Kelley had the key hit Tuesday, a two-run double that helped launch an eight-run fifth .
    That was enough to give Byrd the win via the mercy rule. It was RCB’s second victory in as many Big 10 games.
Funk was 2-for-3 Tuesday, while Moore was 2-for-4 with two runs and an RBI.
    Scott Ross, back this week after an ankle injury kept him out of Byrd’s first two games, had two hits and an RBI. Devono added two hits, two RBIs and a run, while Gianettino had a hit, a run and two RBIs.
    Bartos was masterful again, giving up three hits and the two runs in going the distance. Bartos improved to 2-0 and has a 1.50 ERA. “He has a good hard fastball, and he’s been placing his curveball real well for this early in the season,”Veltri said.

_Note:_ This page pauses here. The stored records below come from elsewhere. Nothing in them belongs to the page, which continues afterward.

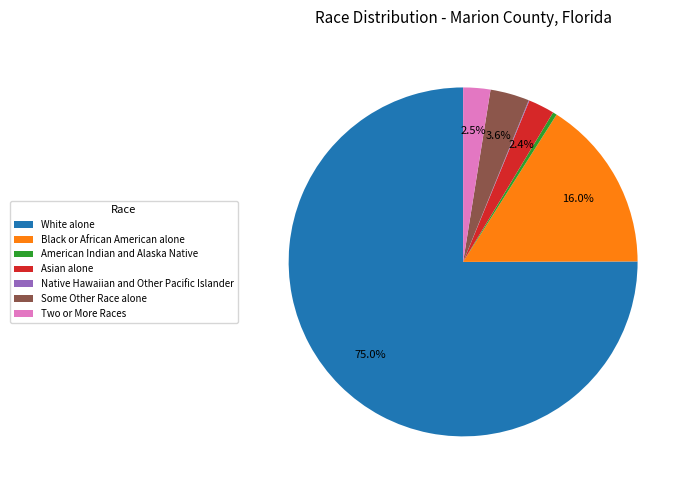

What is the majority slice?

White alone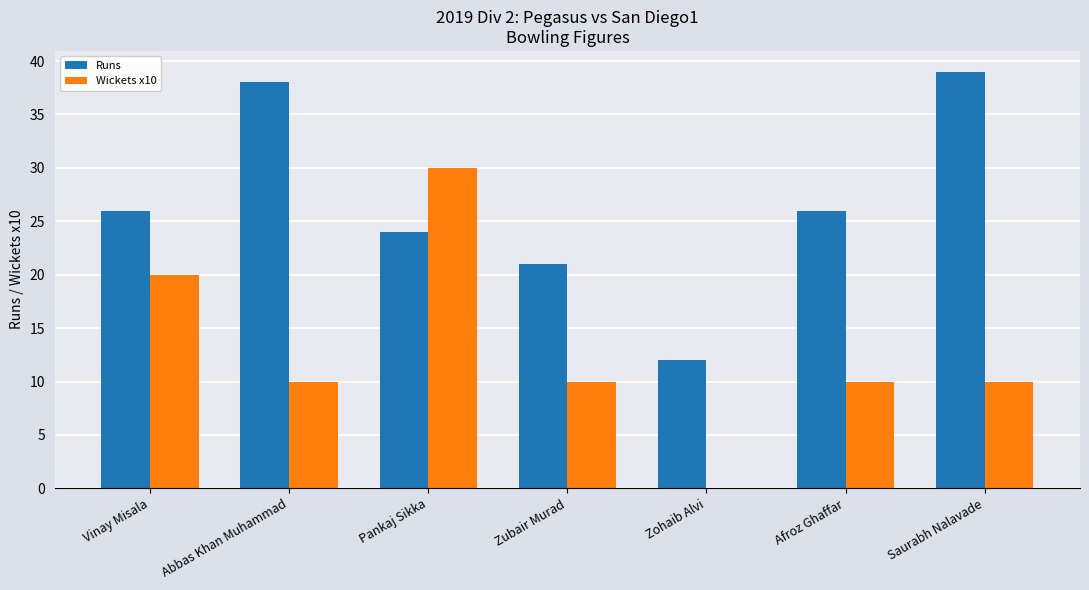

What is the total value across all series at Abbas Khan Muhammad?

48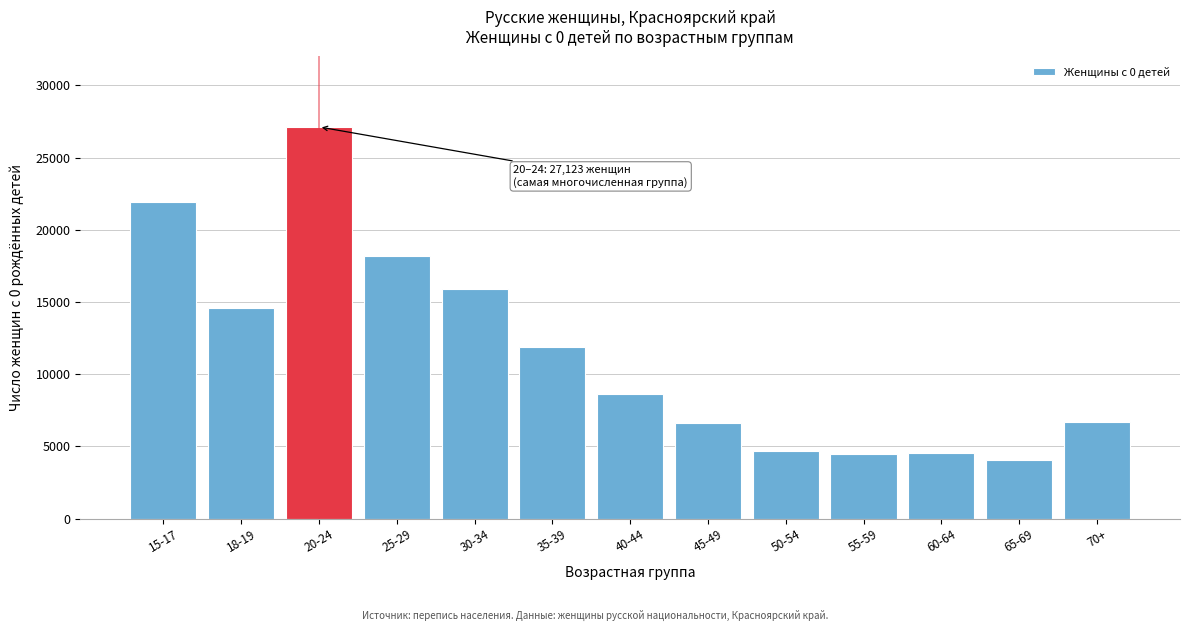

What is the value of the 10th bar from the left?

4442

Bartos and Gianettino have provided leadership, Veltri said.
    Joe Honce started for Bridgeport (1-1, 1-1), giving up four runs on 6 hits over the first four  innings before giving way to Paul Graeber in the fifth.
    C.R. Dent, Justin Belcastro and Honce had Bridgeport’s hits. Dent and Honce had an RBI apiece. RCB plays Frankfort in a doubleheader starting at noon today. Bridgeport is home against North Marion today.
    Frankfort lost to eventual champion Liberty in the Class AA state tournament last year, so the doubleheader could be a good barometer for RCB. “Their coach told me that they were good last year, but he thinks they’re even better this year,” Veltri said.